Sonntag, 20. September 2009

Nachts am Fenster

Wir sprachen an dieser Stelle vor ein paar Wochen einmal davon, dass sich die Art der Verschmutzung in Wohnungen durchaus ändert, wenn die einheimischen Kinder älter werden.
Bei dieser Betrachtung stand selbstverständlich Oscar im Mittelpunkt, ist Ellas Müllproduktion in Qualität und Quantität doch seit Monaten auf konstantem Niveau.

Doch dann geschah es: Ella wurde als reif genug angesehen, eine Kinderschere zu erhalten.
Seitdem hat Ella ein neues Hobby. Wir ahnten ja schon beim Besuch in Bochum, wo wir die damals dreijährige Johanna hantieren sahen, was so auf uns zukommt, und nun ist es soweit:

Ella schnibbelt Papier in kleine Dreiecke, die in ihrer Größe stark an Fotoecken erinnern.
Minutenlang steht sie da und schnibbelt und hinterlässt dabei einen beachtlichen Berg Papiermüll, der den Eltern anschließend auch noch stolz präsentiert wird.
"Toll", sagen die dann und sind gut beraten, das Kehrblech umgehend zu holen, denn in diesem Hause lebt ja noch jemand, der es sich derzeit auf die Fahnen geschrieben hat, sämtliche Objekte seiner Umgebung zu bespeicheln.

Ella schneidet und Oscar speichelt. Dass dies eine Form ökologischster Arbeitsteilung ist, wurde uns klar, als wir im Rahmen eines Park-Festes an einen Stand gerieten, an welchem die Herstellung von Umweltpapier demonstriert wurde. Man nehme Papierbrocken (Ella) und Wasser (Oscar), dann matsche und streiche man. Und schon hat man einen Bogen Altpapier.
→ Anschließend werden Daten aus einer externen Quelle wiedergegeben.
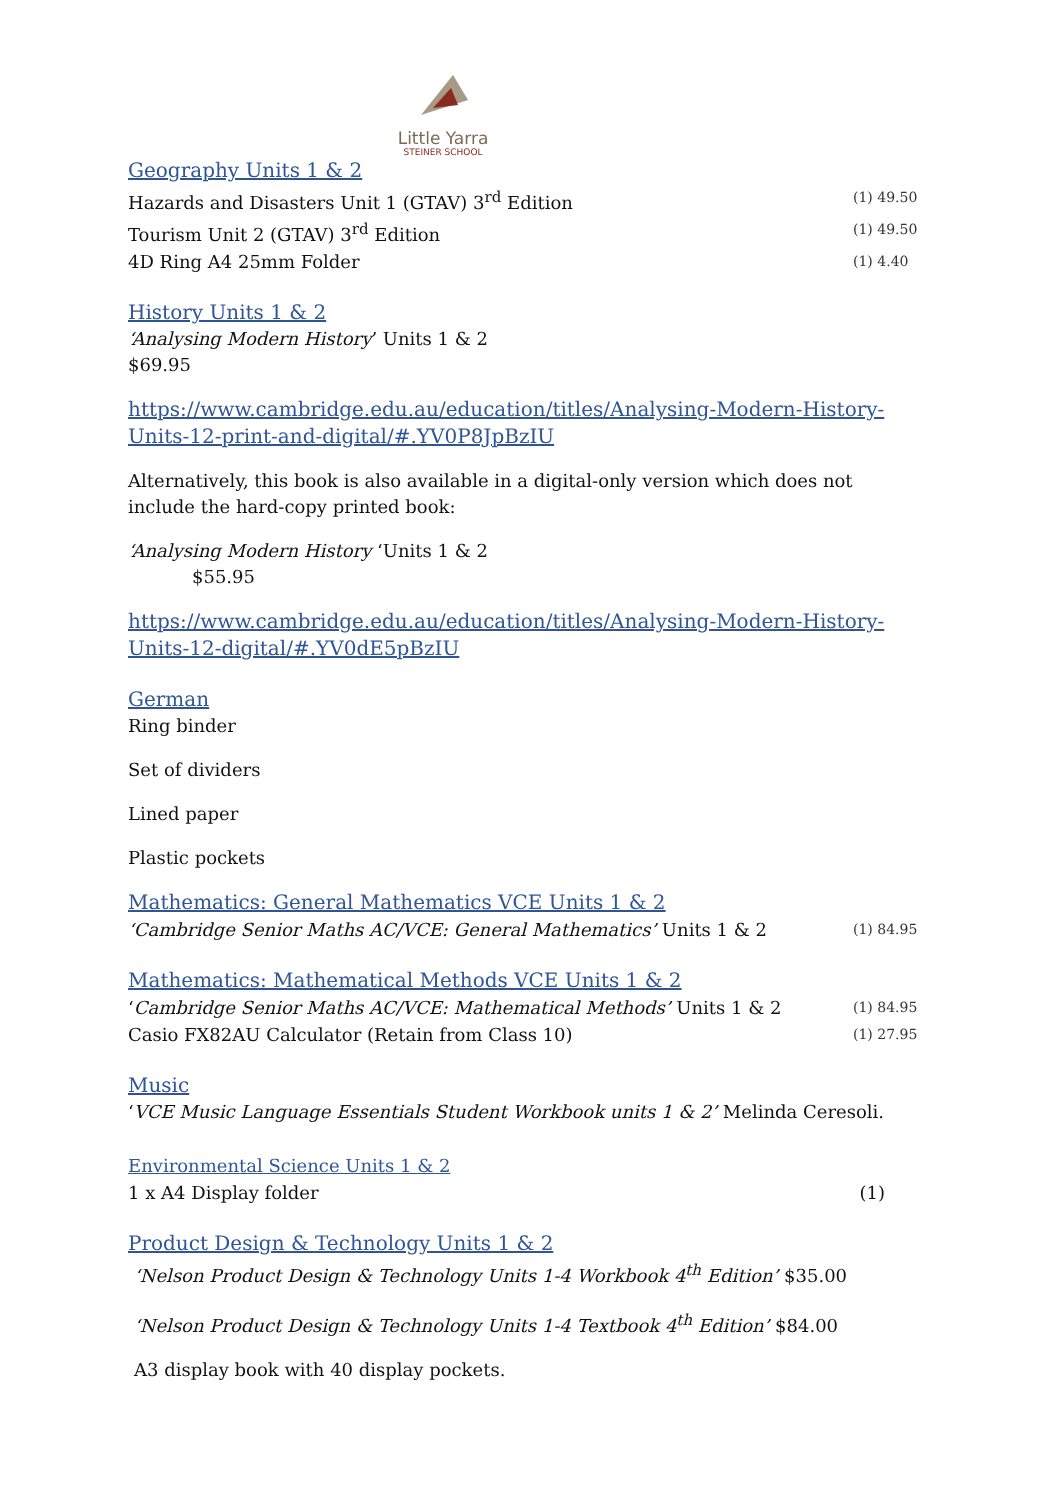Little Yarra
STEINER SCHOOL
Geography Units 1 & 2
Hazards and Disasters Unit 1 (GTAV) 3<sup>rd</sup> Edition (1) 49.50
Tourism Unit 2 (GTAV) 3<sup>rd</sup> Edition (1) 49.50
4D Ring A4 25mm Folder (1) 4.40
History Units 1 & 2
‘Analysing Modern History’ Units 1 & 2
$69.95
https://www.cambridge.edu.au/education/titles/Analysing-Modern-History-Units-12-print-and-digital/#.YV0P8JpBzIU
Alternatively, this book is also available in a digital-only version which does not include the hard-copy printed book:
‘Analysing Modern History ‘Units 1 & 2
$55.95
https://www.cambridge.edu.au/education/titles/Analysing-Modern-History-Units-12-digital/#.YV0dE5pBzIU
German
Ring binder
Set of dividers
Lined paper
Plastic pockets
Mathematics: General Mathematics VCE Units 1 & 2
‘Cambridge Senior Maths AC/VCE: General Mathematics’ Units 1 & 2 (1) 84.95
Mathematics: Mathematical Methods VCE Units 1 & 2
‘Cambridge Senior Maths AC/VCE: Mathematical Methods’ Units 1 & 2 (1) 84.95
Casio FX82AU Calculator (Retain from Class 10) (1) 27.95
Music
‘VCE Music Language Essentials Student Workbook units 1 & 2’ Melinda Ceresoli.
Environmental Science Units 1 & 2
1 x A4 Display folder (1)
Product Design & Technology Units 1 & 2
‘Nelson Product Design & Technology Units 1-4 Workbook 4<sup>th</sup> Edition’ $35.00
‘Nelson Product Design & Technology Units 1-4 Textbook 4<sup>th</sup> Edition’ $84.00
A3 display book with 40 display pockets.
Doch nicht nur in diesem Berich harmonieren unsere beiden Teile der Umweltpapierherstellung hervorragend. So langsam spielen die beiden auch ganz toll miteinander. Oscar sitzt im Zimmer und staunt, wie Ella mit seinem Spielzeug um ihn herum spielt. Ella genießt das Bestauntwerden und Mama und Papa die dadurch klaffende Lücke in ihrem Alltag.

Seit gestern kann Oscar übrigens, zieht man ihn hoch, so ein bisschen stehen. Zumindest sind die Füße am Boden, die Beine durchgedrückt und der Mund weit geöffnet. Ella dagegen bewegt sich in diesem Punkt eher zurück. Sie läuft nicht mehr. Laufen ist für Ella die Hölle, und auch das Buggyboard ist für die Dame keine wirkliche Alternative. Nein, sie will getragen werden.
Dass ausgerechnet Ella dann nach dem Besuch beim Berlin-Marathon in der Großbeerenstraße "Marathon" spielte und die zwanzig Meter zur Haustür rannte und dabei schrie, sie sei die schnellste Frau des Marathons und überhaupt Erste, war blanker Hohn. Ella wird noch Jahre brauchen, ehe sie insgesamt in ihrem Leben die nötigen 42 Kilometer zurückgelegt hat.

Leider nur kurz sind derzeit die Phasen, in denen Mama und Papa mal Ruhe haben. Auch die Abende sind geprägt vom alternierenden Geschrei Oscars und Ellas.
Samstagnacht weinte Oscar um 20 und um 21 Uhr, Ella dann um 22 Uhr. Davon wurde Oscar wach und weinte. Papa tröstete Ella und Mama tröstete Oscar. Nichts half.
Dann die Idee: Beide Kinder gucken für ihr Leben gern aus dem Fenster. Von einer Sekunde auf die andere war es ruhig. Familie Hoffmann stand des Nachts am Fenster und blickte hinaus. Es ist doch immer wieder erstaunlich, wie man so seine Wochenenden verbringen kann, wenn man Kinder hat.